TASK DETAILS: The data follows this line. Copy verbatim the line with "index dip: (278, 384)" and each line after it to the end.

INPUT:

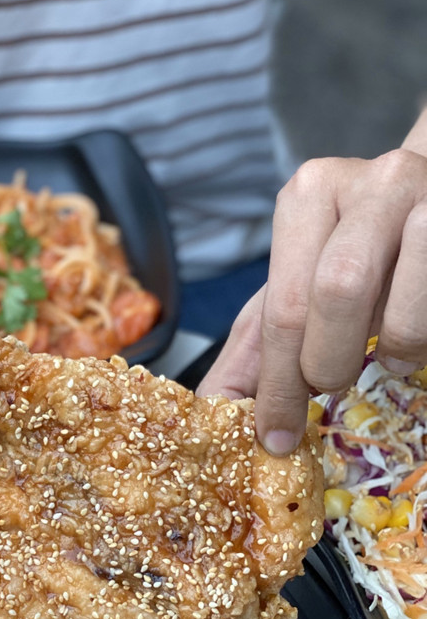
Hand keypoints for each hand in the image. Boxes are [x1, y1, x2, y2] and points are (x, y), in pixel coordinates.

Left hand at [197, 147, 426, 454]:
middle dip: (329, 361)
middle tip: (333, 384)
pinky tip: (422, 334)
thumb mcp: (300, 285)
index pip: (283, 305)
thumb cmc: (364, 251)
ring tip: (391, 358)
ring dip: (397, 347)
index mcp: (310, 196)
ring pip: (406, 299)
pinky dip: (426, 337)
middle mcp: (370, 183)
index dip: (278, 384)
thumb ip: (256, 344)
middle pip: (338, 291)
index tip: (277, 435)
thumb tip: (214, 407)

RESPONSE AREA:
index dip: (278, 384)
thumb ip: (256, 344)
middle pip: (338, 291)
index tip: (277, 435)
thumb tip: (214, 407)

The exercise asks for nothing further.